▶ QUESTIONS TO ANSWER
A) Please condense the list in the microarray study summary that begins "A peptide microarray was used" into one or two sentences while keeping its main facts.
B) Pick up the microarray study summary after its last line and carry it forward.

▶ TEXT PROVIDED
Purpose of the Study:

  • To develop and validate a high-throughput, two-dimensional microarray-based screening method.
  • To simultaneously analyze target binding intensity and off-rate for thousands of compounds.
  • To assess the reliability of the microarray method by comparing dissociation rates with Surface Plasmon Resonance (SPR).

Main Methods:

  • A peptide microarray was used to immobilize TNF-alpha.
  • Labeled TNF-alpha binding and subsequent dissociation were measured.
  • Time-resolved dissociation data were fitted to a one-component exponential decay model.
  • Relative binding intensities and dissociation rates (off-rates) were determined for screened compounds.

Main Results:

  • The 2D microarray assay successfully analyzed thousands of compounds in a single binding assay.
  • Relative binding intensities and time-resolved dissociation rates were measured for TNF-alpha.

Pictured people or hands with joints
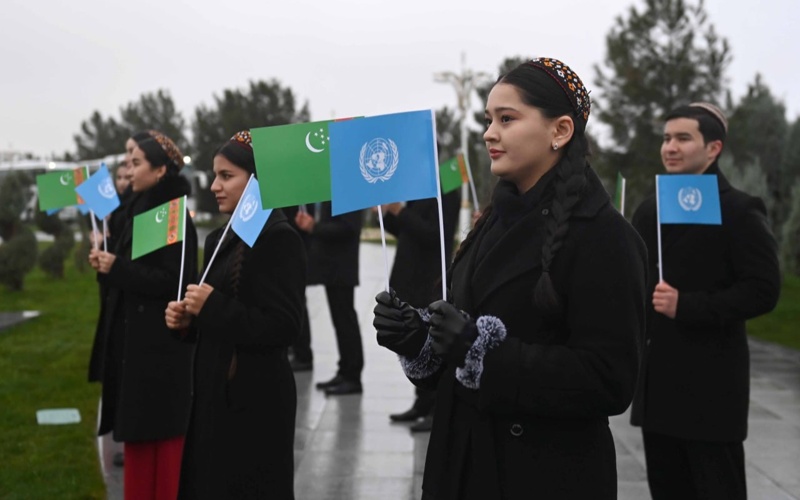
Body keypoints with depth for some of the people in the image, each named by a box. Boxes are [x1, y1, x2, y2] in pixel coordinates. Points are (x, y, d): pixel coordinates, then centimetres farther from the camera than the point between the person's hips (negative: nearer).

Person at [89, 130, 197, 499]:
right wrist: (107, 264, -1)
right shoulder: (141, 210, 12)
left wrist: (117, 267, -18)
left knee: (161, 429, 0)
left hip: (161, 340, -9)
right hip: (134, 335, 9)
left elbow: (172, 281, -19)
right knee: (137, 427, 14)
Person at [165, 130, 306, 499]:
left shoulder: (279, 238, -13)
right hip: (213, 389, 8)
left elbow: (284, 326, -20)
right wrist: (187, 319, 0)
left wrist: (212, 308, -21)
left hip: (256, 397, -8)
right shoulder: (221, 240, 13)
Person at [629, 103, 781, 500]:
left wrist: (686, 306, -22)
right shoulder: (649, 210, 14)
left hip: (710, 383, -7)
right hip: (657, 379, 7)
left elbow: (763, 290, -15)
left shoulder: (739, 211, -7)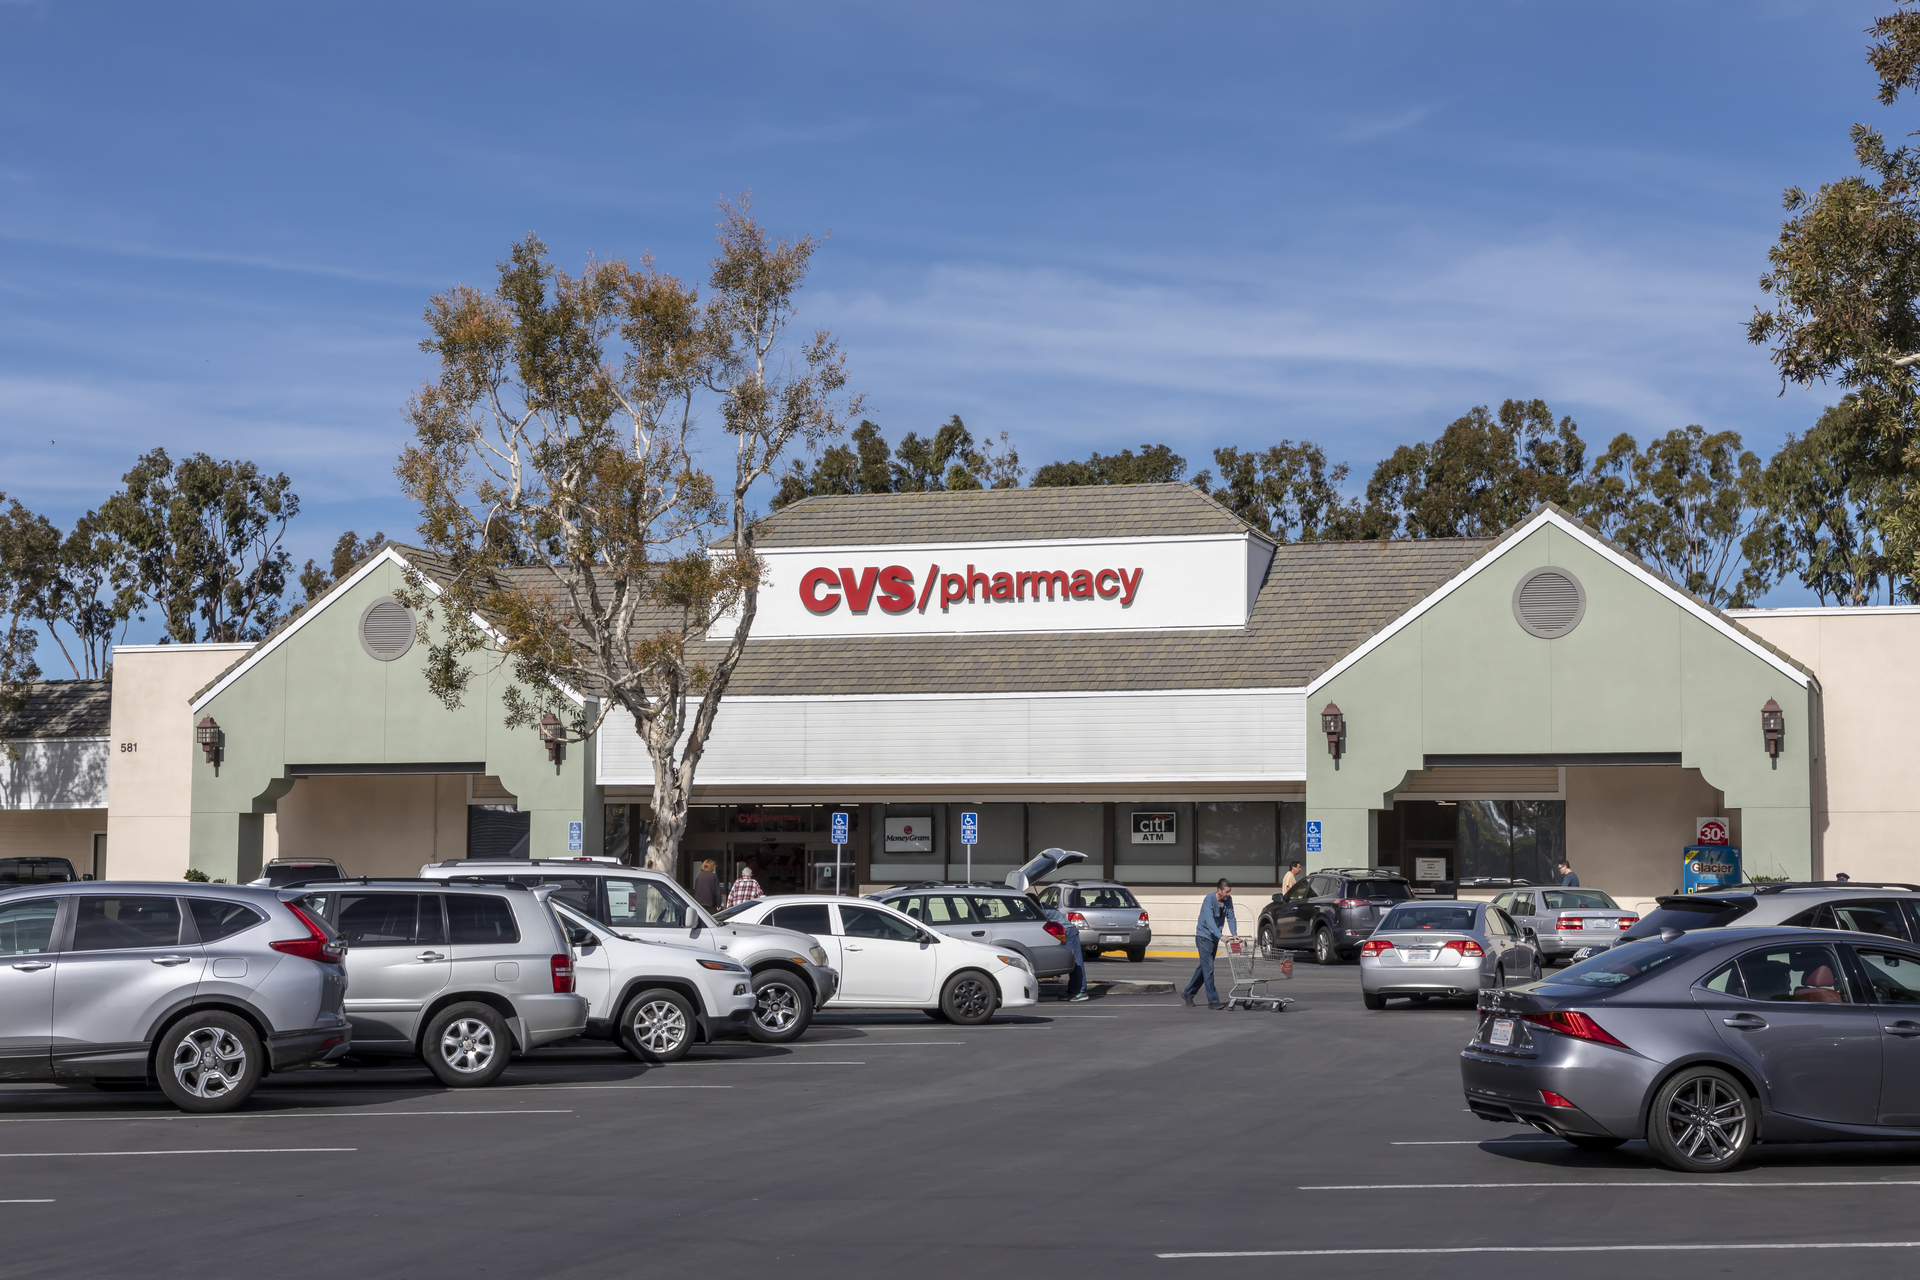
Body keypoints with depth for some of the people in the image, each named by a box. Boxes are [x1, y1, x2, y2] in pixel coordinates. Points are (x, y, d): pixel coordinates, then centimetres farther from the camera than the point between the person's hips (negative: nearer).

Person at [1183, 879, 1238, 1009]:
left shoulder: (1228, 900, -2)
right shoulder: (1209, 900, -23)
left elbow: (1230, 917, -3)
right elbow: (1209, 920, -34)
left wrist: (1234, 934, -21)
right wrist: (1220, 936, -46)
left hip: (1214, 938, 8)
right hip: (1204, 936, -8)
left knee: (1204, 968, 14)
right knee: (1208, 969, -11)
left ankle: (1188, 993, 28)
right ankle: (1213, 1001, -12)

▶ ANSWERS
A) A peptide microarray was used to immobilize TNF-alpha, and the binding and subsequent dissociation of labeled TNF-alpha were measured. The time-resolved dissociation data were fitted to a one-component exponential decay model, and relative binding intensities and off-rates were determined for the screened compounds.

B)
  • Most peptides exhibiting slow off-rates on the microarray also showed slow off-rates when validated by SPR.
  • The method demonstrates high-throughput capability for analyzing compound-target interactions.

Conclusions:

  • The developed microarray assay is a powerful, high-throughput tool for analyzing compound binding and dissociation kinetics.
  • This method enables efficient screening of large compound libraries for potential TNF-alpha inhibitors.
  • The correlation with SPR validates the accuracy and reliability of the microarray-based off-rate determination.